QuerySum: A Multi-Document Query-Focused Summarization Dataset Augmented with Similar Query Clusters
Yushan Liu,Zili Wang,Ruifeng Yuan
DOI: https://doi.org/10.1609/aaai.v38i17.29836
2024-03-24
Proceedings of the AAAI Conference on Artificial Intelligence
Abstract:Query-focused summarization (QFS) aims to summarize the source document(s) with regard to a specific aspect of information given in a query. It plays an important role in presenting users with a concise answer summary from a set of query-relevant documents retrieved by the information retrieval system. Nonetheless, the QFS research has long been hampered by the lack of adequate datasets in terms of both quality and quantity. In this paper, we introduce a large-scale multi-document query-focused summarization dataset, called QuerySum, which contains 27,041 data samples covering diverse topics and its quality is guaranteed through human verification.
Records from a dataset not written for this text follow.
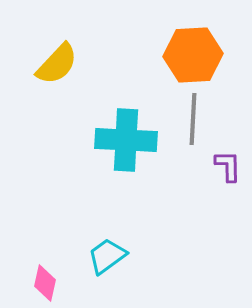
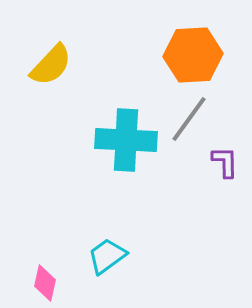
yellow semicircle: moved 6 px left, 1 px down
gray line: moved 4 px left; rotated 33 degrees clockwise
purple L-shape: moved 3 px left, 4 px up
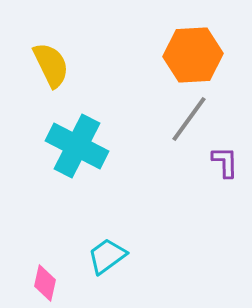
yellow semicircle: rotated 69 degrees counterclockwise
cyan cross: moved 49 px left, 6 px down; rotated 24 degrees clockwise
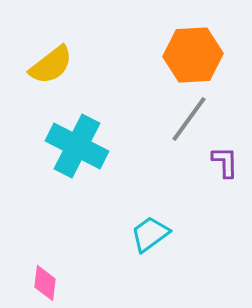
yellow semicircle: rotated 78 degrees clockwise
cyan trapezoid: moved 43 px right, 22 px up
pink diamond: rotated 6 degrees counterclockwise
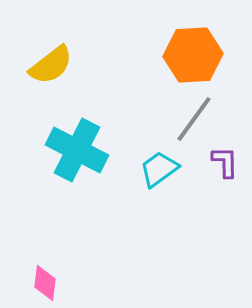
gray line: moved 5 px right
cyan cross: moved 4 px down
cyan trapezoid: moved 9 px right, 65 px up
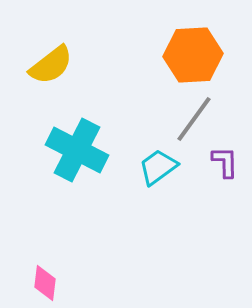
cyan trapezoid: moved 1 px left, 2 px up
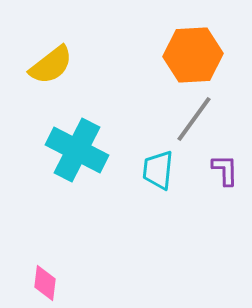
purple L-shape: moved 8 px down
cyan trapezoid: moved 3 px down; rotated 48 degrees counterclockwise
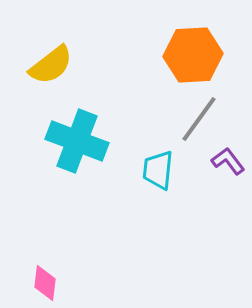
gray line: moved 5 px right
cyan cross: moved 9 px up; rotated 6 degrees counterclockwise
purple L-shape: moved 3 px right, 9 px up; rotated 36 degrees counterclockwise
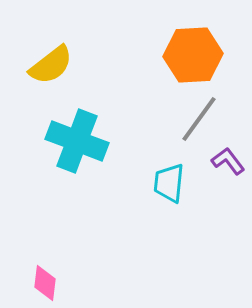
cyan trapezoid: moved 11 px right, 13 px down
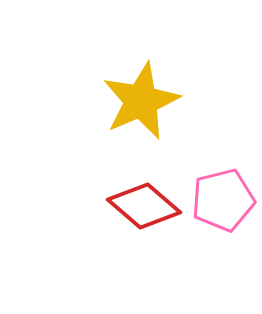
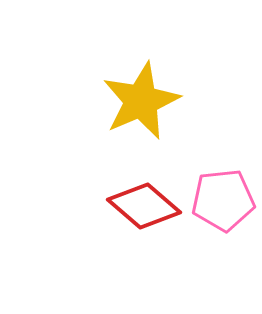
pink pentagon: rotated 8 degrees clockwise
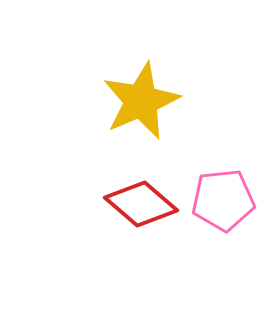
red diamond: moved 3 px left, 2 px up
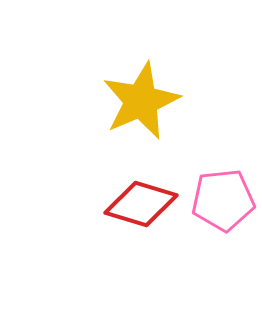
red diamond: rotated 24 degrees counterclockwise
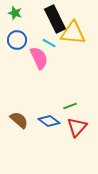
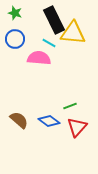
black rectangle: moved 1 px left, 1 px down
blue circle: moved 2 px left, 1 px up
pink semicircle: rotated 60 degrees counterclockwise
Unlike some previous QFS datasets constructed directly from the question answering datasets, 74% queries in our dataset are the challenging non-factoid What-, Why-, and How- questions. More importantly, we also provide a set of similar queries together with the corresponding summaries pairs for each query as the retrieved context, presenting a new feature of QuerySum. We aim to encourage research efforts in query intention understanding in the context of QFS. Leveraging QuerySum's depth, we propose a model for query-aware multi-document summarization and set a new QFS benchmark.